Basic Segment Tree & BIT Questions

1. Range sum with point updates

The canonical use. Build a sum segment tree (or a BIT); query(i, j) returns the subrange sum, update(i, v) changes a value — both O(log n). This is exactly Range Sum Query — Mutable. If you only need sums, prefer the BIT for its brevity.

2. Range minimum query (RMQ)

Same segment tree, different aggregate: combine = min, identity = +∞. Now query(i, j) is the smallest element in the subrange.

# only the combine + identity change vs the sum tree
NEG = float('inf')
def _build(self, node, lo, hi):
    if lo == hi: self.tree[node] = self.a[lo]; return
    mid = (lo + hi) // 2
    self._build(2*node, lo, mid); self._build(2*node+1, mid+1, hi)
    self.tree[node] = min(self.tree[2*node], self.tree[2*node+1])   # <- min, not +
# query returns NEG (=+inf) for the disjoint case, else min of the parts

A BIT can’t do general RMQ (min isn’t invertible) — this is the textbook reason to choose a segment tree.

3. The BIT update/query loop by hand

Trace update(i, +1) walking up via i += i & -i and prefixSum(i) walking down via i -= i & -i. For n = 8, update(5, +1) touches indices 5 → 6 → 8; prefixSum(7) sums bit[7] + bit[6] + bit[4]. Doing one trace by hand makes the i & -i jumps click.

4. Count elements ≤ x seen so far (a frequency BIT)

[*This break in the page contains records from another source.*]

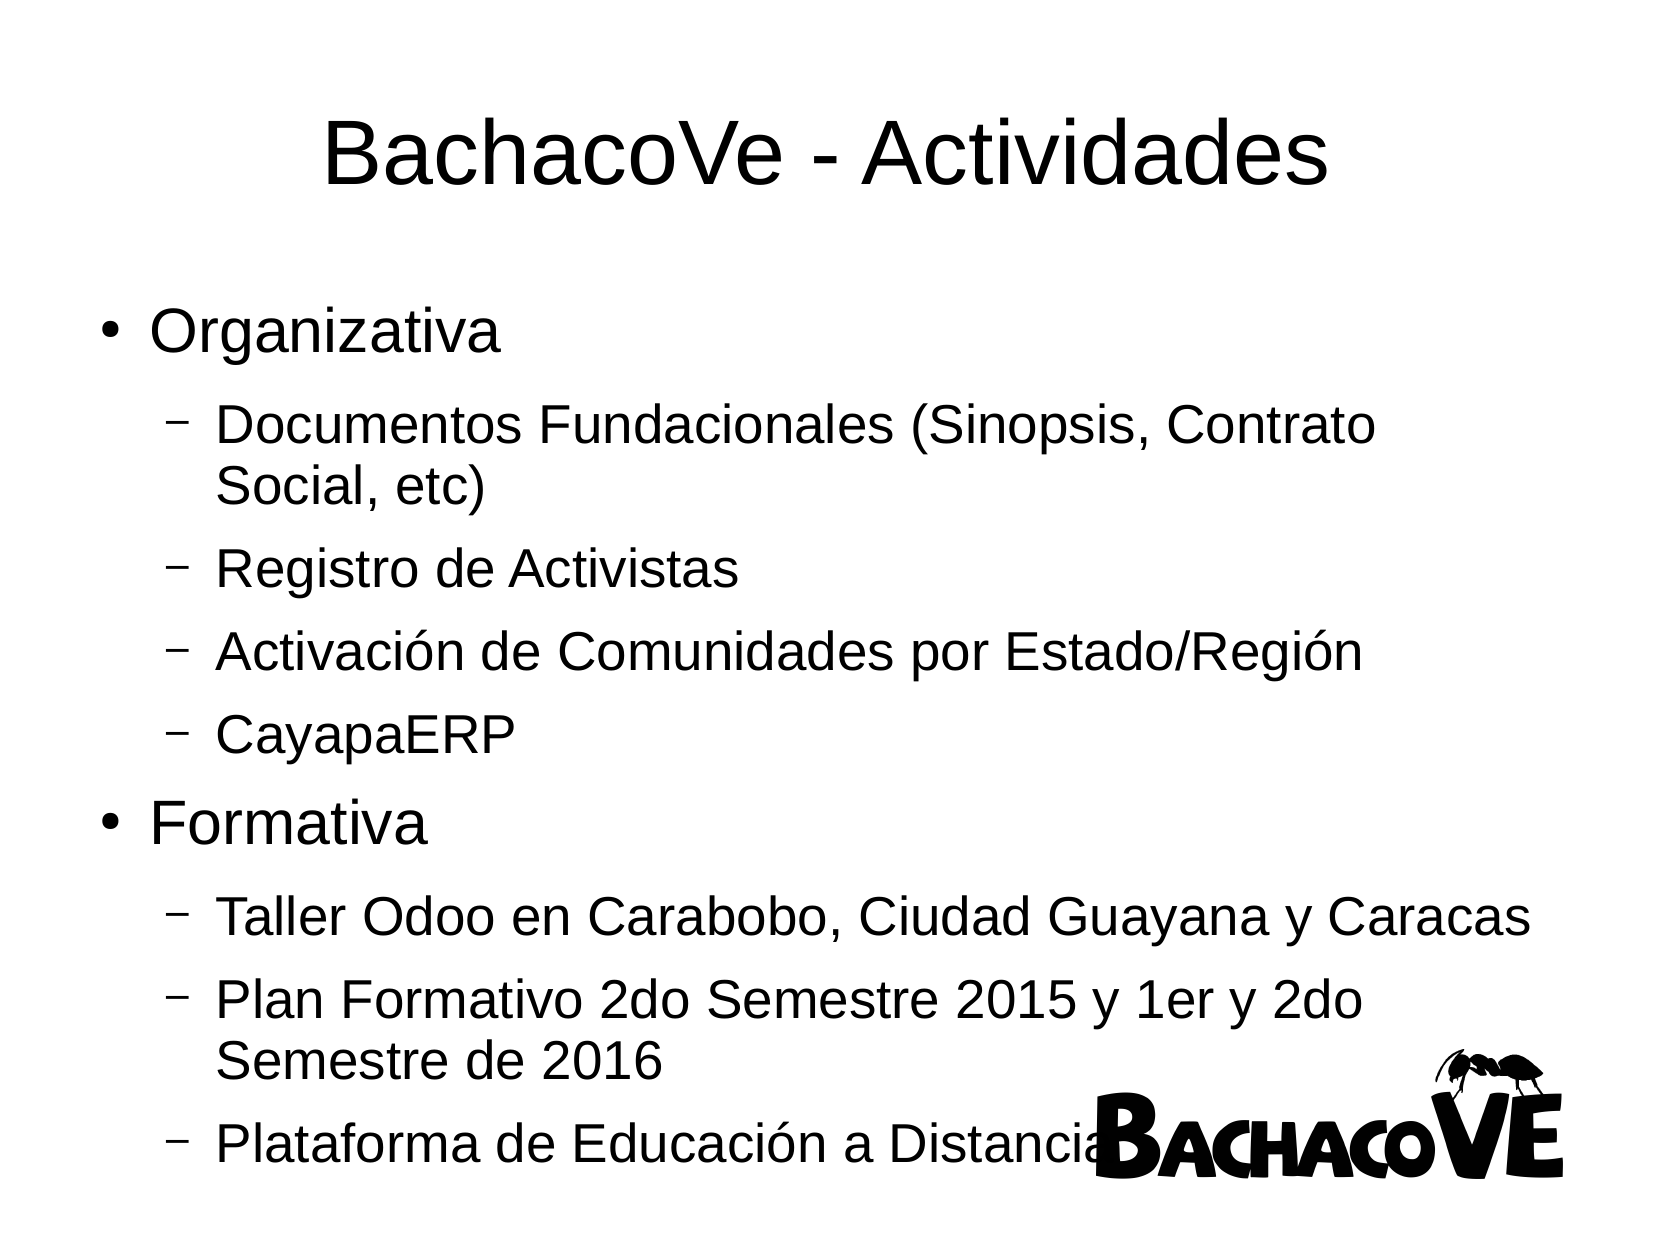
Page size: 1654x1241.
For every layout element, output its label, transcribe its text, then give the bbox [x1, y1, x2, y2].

list Organizativa Documentos Fundacionales (Sinopsis, Contrato Social, etc) Registro de Activistas Activación de Comunidades por Estado/Región CayapaERP Formativa Taller Odoo en Carabobo, Ciudad Guayana y Caracas Plan Formativo 2do Semestre 2015 y 1er y 2do Semestre de 2016 Plataforma de Educación a Distancia [82, 296, 1538, 1188]
picture [1096, 1049, 1563, 1179]
title BachacoVe - Actividades [82, 49, 1571, 257]
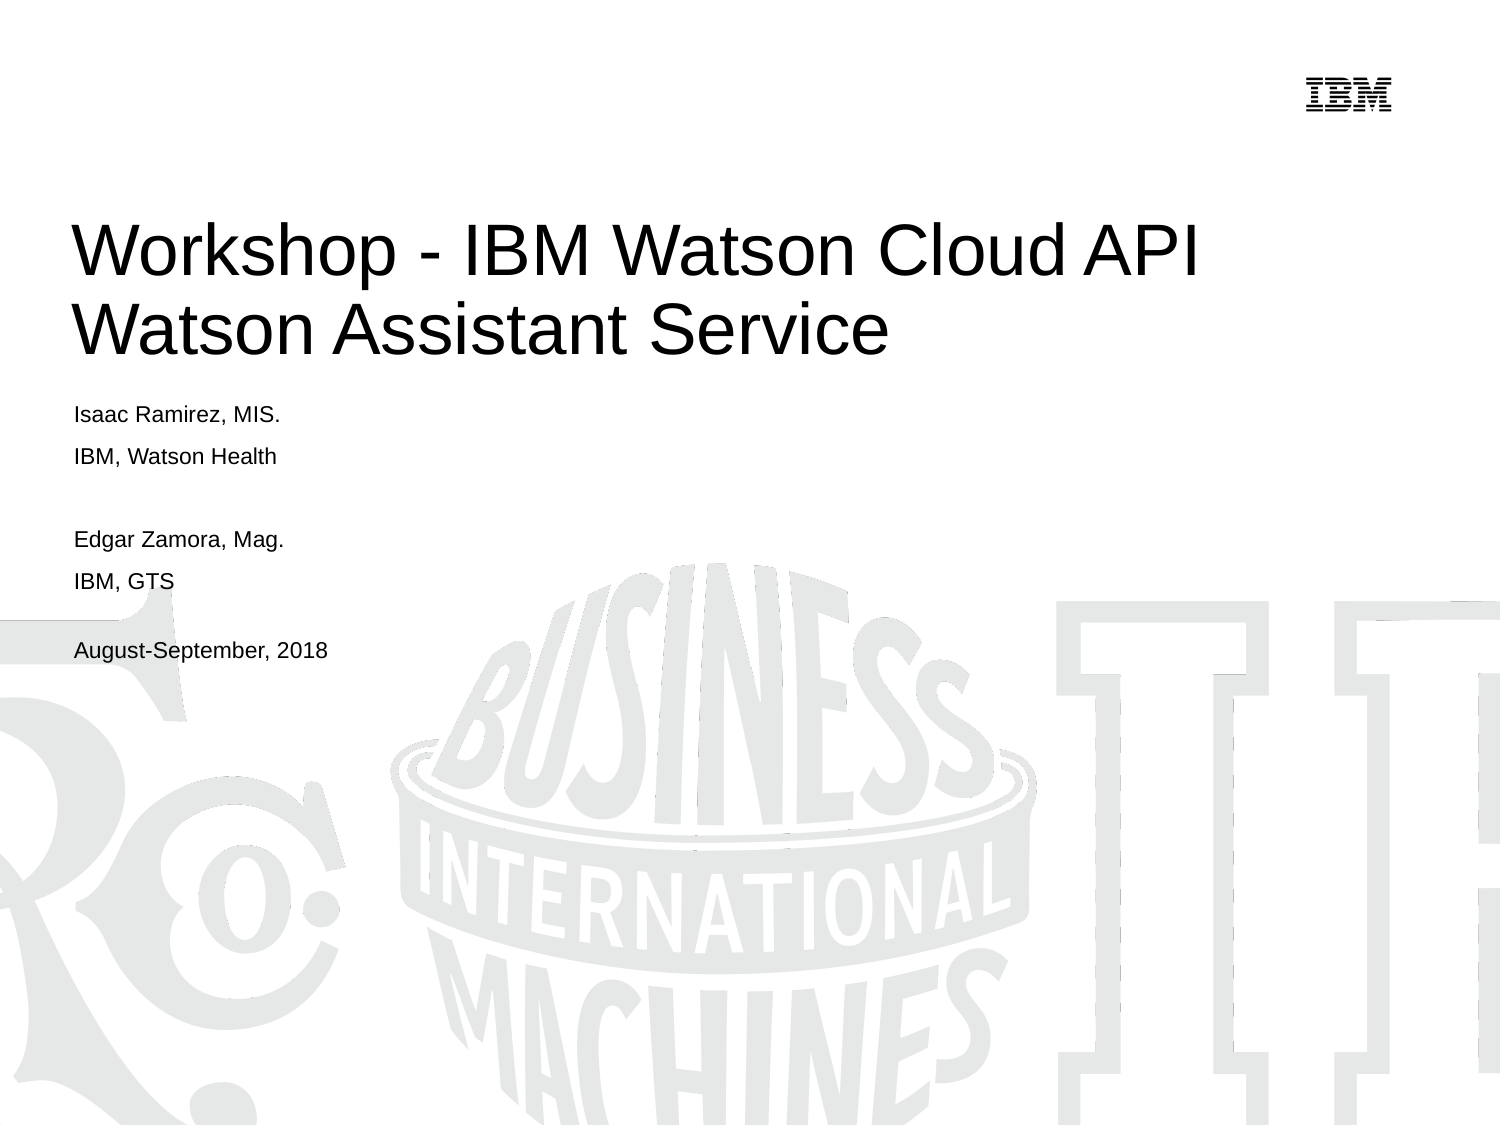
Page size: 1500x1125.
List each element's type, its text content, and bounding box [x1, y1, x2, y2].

A huge pattern: index the BIT by value instead of position. update(value, +1) records “I’ve seen this value”; prefixSum(x) counts how many seen values are ≤ x. This turns “how many earlier elements are smaller?” into a BIT query — the engine behind Count of Smaller Numbers After Self.

5. Coordinate compression

When values are huge or sparse (up to 10^9) but there are only n ≤ 10^5 of them, you can’t index a BIT by raw value. Compress: collect all values, sort + dedupe, and map each to its rank (0, 1, 2, …). Now index by rank — the BIT only needs size n.

def compress(values):
    order = sorted(set(values))
    rank = {v: i + 1 for i, v in enumerate(order)}   # 1-indexed for the BIT
    return rank                                       # use rank[v] as the BIT index

This preprocessing is mandatory for value-indexed BIT/segment-tree problems with large ranges.

6. Range update via difference array

To “add v to all of [i, j]” with only point-update tooling, store deltas: update(i, +v), update(j+1, −v). A prefix sum then reconstructs the value at any index. The lightweight version of lazy propagation when you only need point reads after range updates.